> **SELECTED EXCERPT**:
++++++++++++++++++++
Testing began Tuesday at Draper Middle School, where Doug Hallberg, the 2015 Middle School Teacher of the Year  in New York, had his students wearing the wrist-based monitors for their 80 minute phys ed classes. Hallberg has been involved with the IHT Zone heart rate monitor since its inception. Hallberg flew to Germany earlier this year with IHT, so he feels more like a proud parent than a PE teacher as his classes give the Zone what amounts to its final dress rehearsal.

Zone“This is the most excited I’ve been in my educational career, which is 24 years,” he said. “To be part of a process that I think will make things easier and more enjoyable for my students, and not only them but students around this country and around the world…it’s hard to imagine how I got here. It’s been an unbelievable blessing.”

Teaching the development team what ‘phys ed needs’

A member of IHT’s Advisory Board, Hallberg went to Germany to teach the development team about the Spirit System and what IHT would like to see in a new wearable monitor. The IHT Zone became the fruits of his labor, and he doesn’t stifle his excitement.
++++++++++++++++++++
> **STORED DATA**:
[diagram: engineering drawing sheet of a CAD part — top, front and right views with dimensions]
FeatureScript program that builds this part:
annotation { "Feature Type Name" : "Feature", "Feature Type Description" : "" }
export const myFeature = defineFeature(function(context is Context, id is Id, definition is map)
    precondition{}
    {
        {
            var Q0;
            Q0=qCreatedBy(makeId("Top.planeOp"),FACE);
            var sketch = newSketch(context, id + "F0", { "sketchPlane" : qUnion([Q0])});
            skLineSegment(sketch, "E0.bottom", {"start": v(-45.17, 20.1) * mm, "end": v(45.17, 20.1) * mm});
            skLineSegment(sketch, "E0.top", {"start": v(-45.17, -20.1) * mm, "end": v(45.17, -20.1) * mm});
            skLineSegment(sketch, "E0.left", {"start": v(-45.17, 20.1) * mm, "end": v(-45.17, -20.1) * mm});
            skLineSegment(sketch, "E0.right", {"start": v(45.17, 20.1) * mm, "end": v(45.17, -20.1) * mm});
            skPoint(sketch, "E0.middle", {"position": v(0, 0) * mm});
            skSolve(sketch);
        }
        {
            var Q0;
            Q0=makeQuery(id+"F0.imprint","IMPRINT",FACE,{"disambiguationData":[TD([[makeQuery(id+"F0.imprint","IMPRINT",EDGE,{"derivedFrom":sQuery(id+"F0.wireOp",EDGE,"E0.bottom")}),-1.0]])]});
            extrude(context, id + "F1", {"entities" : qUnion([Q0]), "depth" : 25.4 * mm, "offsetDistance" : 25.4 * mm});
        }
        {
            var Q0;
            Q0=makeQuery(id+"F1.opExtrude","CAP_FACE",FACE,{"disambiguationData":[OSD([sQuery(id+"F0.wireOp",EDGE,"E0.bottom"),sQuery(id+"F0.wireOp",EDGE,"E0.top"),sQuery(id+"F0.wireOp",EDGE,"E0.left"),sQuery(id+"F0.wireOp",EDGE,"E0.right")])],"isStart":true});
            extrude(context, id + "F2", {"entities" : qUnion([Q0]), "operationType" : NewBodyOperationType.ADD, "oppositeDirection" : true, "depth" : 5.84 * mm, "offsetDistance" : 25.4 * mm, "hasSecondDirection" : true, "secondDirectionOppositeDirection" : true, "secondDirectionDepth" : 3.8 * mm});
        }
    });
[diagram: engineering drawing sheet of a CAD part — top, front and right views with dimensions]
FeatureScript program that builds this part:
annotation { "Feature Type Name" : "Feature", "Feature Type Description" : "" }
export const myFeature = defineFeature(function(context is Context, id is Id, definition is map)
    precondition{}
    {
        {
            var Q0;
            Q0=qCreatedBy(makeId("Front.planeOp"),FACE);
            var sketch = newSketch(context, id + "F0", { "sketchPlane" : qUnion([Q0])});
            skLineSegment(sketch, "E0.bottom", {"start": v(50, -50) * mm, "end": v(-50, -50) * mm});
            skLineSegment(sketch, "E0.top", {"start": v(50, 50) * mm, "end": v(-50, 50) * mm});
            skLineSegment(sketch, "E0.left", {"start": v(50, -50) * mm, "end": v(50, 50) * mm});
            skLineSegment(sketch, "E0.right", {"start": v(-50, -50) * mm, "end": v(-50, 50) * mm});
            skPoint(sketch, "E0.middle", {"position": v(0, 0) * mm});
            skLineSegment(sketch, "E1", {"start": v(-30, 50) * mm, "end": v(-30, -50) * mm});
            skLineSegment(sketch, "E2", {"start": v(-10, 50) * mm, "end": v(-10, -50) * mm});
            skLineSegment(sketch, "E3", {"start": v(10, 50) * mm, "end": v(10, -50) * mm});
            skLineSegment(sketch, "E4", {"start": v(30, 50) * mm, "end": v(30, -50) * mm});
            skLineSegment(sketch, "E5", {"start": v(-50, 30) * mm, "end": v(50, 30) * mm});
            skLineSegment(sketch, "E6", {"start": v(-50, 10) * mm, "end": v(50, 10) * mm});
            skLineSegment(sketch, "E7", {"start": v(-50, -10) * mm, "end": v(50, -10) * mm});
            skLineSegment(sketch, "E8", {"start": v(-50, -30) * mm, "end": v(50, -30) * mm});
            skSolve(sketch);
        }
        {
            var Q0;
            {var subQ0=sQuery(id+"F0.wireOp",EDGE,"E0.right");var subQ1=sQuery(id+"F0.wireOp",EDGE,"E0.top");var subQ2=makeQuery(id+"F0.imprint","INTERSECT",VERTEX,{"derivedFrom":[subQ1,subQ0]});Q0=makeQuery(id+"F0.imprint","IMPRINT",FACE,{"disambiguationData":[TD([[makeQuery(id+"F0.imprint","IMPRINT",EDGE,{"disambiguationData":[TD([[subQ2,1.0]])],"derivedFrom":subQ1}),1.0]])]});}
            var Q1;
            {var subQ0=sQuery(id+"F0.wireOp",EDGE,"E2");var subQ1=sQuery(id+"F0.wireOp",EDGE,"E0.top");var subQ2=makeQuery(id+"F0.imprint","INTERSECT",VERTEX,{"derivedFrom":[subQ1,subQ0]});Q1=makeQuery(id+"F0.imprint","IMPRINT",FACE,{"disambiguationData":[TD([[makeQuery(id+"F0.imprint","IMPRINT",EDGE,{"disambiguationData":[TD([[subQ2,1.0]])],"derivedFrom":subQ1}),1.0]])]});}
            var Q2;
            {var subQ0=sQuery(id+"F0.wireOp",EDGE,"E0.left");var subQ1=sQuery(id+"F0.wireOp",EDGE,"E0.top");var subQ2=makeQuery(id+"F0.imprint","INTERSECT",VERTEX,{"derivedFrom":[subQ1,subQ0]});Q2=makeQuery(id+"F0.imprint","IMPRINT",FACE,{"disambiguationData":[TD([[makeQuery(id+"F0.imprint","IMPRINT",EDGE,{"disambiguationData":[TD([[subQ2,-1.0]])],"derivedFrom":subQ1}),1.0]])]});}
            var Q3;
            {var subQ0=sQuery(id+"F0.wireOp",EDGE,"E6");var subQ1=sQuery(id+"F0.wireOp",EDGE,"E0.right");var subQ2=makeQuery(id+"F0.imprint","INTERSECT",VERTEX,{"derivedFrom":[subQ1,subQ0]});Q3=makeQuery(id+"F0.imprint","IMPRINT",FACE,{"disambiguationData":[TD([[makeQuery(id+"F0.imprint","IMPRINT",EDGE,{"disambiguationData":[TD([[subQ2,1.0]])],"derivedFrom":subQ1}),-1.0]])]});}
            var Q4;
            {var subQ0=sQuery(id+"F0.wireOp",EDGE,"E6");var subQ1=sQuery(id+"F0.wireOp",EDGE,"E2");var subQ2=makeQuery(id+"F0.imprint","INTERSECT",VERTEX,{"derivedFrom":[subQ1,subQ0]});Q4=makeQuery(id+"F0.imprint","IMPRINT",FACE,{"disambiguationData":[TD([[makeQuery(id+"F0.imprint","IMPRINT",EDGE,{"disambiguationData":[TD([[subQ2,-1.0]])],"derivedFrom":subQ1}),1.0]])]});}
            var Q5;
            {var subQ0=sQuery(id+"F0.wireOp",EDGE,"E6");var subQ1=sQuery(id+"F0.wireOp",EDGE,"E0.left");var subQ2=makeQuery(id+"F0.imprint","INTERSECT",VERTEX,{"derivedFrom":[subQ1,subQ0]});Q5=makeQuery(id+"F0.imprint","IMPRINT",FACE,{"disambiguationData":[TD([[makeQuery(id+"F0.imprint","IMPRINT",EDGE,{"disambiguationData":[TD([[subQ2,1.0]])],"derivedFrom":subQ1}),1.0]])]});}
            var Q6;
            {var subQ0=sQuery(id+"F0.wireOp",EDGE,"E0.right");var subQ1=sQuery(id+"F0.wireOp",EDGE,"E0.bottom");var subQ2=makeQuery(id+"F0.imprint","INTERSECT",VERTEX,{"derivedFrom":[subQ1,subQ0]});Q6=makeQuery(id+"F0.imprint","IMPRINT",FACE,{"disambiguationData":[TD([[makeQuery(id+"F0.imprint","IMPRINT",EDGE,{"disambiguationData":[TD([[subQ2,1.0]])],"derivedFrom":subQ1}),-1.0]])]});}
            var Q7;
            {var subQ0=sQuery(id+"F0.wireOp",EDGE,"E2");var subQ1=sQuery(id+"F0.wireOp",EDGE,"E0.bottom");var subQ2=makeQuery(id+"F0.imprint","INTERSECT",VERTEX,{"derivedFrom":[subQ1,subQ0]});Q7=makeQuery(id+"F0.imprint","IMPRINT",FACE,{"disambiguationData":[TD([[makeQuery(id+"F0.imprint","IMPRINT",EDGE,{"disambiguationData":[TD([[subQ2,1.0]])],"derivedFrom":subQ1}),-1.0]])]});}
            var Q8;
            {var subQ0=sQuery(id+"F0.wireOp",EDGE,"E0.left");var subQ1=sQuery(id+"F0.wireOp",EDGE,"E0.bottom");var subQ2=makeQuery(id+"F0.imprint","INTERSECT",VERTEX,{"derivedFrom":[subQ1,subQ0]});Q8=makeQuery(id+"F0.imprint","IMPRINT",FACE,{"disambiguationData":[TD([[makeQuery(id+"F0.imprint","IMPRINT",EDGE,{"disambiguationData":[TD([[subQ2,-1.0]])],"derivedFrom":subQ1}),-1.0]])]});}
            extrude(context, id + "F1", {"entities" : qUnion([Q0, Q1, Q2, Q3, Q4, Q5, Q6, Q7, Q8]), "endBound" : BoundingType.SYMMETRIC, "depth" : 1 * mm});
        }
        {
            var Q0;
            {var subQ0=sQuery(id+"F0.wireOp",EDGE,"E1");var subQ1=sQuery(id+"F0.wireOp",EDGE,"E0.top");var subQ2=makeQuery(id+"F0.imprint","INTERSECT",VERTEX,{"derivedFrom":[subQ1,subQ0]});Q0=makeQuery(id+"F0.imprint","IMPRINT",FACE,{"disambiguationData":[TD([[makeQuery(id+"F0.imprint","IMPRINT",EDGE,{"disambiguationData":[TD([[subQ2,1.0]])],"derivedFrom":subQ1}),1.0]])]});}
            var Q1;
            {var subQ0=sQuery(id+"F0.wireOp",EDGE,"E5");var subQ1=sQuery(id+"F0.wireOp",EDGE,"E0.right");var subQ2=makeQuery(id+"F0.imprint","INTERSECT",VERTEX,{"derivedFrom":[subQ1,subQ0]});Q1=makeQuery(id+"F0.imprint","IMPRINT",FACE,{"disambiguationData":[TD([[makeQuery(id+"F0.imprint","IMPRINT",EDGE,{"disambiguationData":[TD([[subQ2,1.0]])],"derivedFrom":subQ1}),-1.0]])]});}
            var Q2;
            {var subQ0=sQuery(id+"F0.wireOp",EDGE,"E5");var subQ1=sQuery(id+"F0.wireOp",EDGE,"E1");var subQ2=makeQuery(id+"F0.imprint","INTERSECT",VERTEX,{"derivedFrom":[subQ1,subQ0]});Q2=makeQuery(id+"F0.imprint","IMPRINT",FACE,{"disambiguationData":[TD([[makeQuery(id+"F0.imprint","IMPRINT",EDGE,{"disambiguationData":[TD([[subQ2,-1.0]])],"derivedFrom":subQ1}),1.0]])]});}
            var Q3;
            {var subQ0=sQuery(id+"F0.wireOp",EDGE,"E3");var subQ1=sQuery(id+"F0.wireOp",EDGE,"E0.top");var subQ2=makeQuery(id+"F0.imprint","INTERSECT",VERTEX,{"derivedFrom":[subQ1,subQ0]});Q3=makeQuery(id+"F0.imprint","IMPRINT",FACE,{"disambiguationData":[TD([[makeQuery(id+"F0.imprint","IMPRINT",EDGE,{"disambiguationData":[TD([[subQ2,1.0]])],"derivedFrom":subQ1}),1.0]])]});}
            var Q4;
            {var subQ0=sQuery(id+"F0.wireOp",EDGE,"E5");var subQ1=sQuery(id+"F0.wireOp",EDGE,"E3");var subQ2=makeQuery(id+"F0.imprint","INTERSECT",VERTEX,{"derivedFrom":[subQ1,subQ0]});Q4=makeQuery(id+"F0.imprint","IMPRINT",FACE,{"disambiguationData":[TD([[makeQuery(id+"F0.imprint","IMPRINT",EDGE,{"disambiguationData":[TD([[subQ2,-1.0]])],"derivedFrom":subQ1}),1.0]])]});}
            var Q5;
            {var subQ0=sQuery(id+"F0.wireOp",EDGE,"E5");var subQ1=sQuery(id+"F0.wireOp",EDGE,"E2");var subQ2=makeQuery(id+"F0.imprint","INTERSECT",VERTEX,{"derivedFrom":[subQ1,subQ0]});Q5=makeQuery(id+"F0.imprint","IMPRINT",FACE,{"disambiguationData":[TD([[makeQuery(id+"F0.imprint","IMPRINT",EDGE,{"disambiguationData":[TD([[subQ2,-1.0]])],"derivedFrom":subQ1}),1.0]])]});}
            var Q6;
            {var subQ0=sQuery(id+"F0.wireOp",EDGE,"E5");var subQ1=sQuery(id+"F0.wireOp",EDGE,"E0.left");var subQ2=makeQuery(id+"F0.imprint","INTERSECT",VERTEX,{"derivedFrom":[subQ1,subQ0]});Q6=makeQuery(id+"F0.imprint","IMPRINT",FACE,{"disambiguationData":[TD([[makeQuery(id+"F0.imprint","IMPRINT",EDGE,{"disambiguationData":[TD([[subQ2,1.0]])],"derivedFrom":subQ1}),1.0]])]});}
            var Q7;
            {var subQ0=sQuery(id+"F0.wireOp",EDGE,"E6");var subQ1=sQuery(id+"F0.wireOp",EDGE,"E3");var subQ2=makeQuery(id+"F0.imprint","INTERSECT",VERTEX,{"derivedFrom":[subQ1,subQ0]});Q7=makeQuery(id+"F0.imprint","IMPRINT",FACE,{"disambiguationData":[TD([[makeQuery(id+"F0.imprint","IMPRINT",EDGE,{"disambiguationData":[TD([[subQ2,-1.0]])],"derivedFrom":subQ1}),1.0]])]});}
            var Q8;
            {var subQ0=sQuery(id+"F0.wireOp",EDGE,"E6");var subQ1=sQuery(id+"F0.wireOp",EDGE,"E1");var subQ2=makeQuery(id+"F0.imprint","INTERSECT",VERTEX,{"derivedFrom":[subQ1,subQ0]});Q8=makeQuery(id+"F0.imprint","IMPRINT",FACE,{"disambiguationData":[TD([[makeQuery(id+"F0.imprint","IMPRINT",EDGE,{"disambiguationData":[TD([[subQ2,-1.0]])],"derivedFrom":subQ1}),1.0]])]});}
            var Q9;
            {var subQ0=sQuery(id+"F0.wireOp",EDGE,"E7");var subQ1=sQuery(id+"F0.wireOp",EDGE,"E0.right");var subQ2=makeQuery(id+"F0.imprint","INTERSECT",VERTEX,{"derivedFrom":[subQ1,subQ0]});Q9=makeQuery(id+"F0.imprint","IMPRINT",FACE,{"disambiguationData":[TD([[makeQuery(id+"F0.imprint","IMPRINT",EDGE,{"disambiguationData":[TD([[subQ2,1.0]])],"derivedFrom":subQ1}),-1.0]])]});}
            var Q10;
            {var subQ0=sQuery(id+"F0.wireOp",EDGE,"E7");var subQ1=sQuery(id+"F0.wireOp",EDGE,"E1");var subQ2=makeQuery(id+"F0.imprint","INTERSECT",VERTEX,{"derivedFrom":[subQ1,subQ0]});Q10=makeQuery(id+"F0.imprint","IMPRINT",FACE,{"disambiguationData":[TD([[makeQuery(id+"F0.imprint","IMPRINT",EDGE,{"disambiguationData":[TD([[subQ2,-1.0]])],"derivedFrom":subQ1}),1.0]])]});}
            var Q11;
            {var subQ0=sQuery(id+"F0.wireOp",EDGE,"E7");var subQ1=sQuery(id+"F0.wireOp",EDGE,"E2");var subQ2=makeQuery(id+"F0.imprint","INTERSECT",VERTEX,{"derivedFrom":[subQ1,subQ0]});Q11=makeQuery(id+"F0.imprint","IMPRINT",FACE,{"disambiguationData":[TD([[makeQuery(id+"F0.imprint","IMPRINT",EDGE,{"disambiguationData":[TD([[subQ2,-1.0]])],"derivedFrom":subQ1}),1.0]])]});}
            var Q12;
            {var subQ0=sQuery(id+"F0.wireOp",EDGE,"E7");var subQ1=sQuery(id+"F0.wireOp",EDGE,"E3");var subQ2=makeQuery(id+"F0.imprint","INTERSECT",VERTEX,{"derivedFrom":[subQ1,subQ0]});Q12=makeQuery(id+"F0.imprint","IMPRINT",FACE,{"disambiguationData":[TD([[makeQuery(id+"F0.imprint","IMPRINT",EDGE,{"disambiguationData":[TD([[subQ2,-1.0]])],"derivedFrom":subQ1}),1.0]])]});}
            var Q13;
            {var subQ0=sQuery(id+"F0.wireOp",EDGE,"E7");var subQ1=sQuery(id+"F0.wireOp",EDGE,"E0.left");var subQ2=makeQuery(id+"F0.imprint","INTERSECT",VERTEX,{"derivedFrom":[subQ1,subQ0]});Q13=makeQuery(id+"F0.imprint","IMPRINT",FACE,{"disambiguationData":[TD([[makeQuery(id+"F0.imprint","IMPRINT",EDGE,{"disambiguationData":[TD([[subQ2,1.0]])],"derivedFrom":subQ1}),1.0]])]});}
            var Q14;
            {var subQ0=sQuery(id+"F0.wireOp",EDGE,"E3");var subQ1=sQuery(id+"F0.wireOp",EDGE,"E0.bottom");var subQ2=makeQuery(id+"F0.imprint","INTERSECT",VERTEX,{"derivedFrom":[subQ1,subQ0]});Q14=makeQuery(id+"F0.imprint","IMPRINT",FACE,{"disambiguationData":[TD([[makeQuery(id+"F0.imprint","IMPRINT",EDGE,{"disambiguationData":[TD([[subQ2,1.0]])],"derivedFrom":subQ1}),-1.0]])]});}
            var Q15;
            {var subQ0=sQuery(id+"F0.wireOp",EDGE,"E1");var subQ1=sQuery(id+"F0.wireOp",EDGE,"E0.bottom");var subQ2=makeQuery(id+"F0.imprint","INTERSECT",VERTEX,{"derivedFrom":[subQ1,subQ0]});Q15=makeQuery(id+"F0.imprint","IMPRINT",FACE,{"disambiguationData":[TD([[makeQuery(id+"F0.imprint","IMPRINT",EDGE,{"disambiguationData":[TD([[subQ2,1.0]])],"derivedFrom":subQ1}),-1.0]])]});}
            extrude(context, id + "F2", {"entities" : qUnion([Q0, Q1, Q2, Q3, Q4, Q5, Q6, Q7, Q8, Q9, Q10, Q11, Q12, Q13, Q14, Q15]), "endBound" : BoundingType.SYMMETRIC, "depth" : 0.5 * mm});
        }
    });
++++++++++++++++++++
> **TO DO**:
#1 From the heart rate monitor article, print the stretch from "Testing began Tuesday" through "final dress rehearsal.".
#2 In the heart rate monitor article, how long does Doug Hallberg say his educational career has lasted?

> **RESULTS**:
#1
Testing began Tuesday at Draper Middle School, where Doug Hallberg, the 2015 Middle School Teacher of the Year  in New York, had his students wearing the wrist-based monitors for their 80 minute phys ed classes. Hallberg has been involved with the IHT Zone heart rate monitor since its inception. Hallberg flew to Germany earlier this year with IHT, so he feels more like a proud parent than a PE teacher as his classes give the Zone what amounts to its final dress rehearsal.

#2 24 years.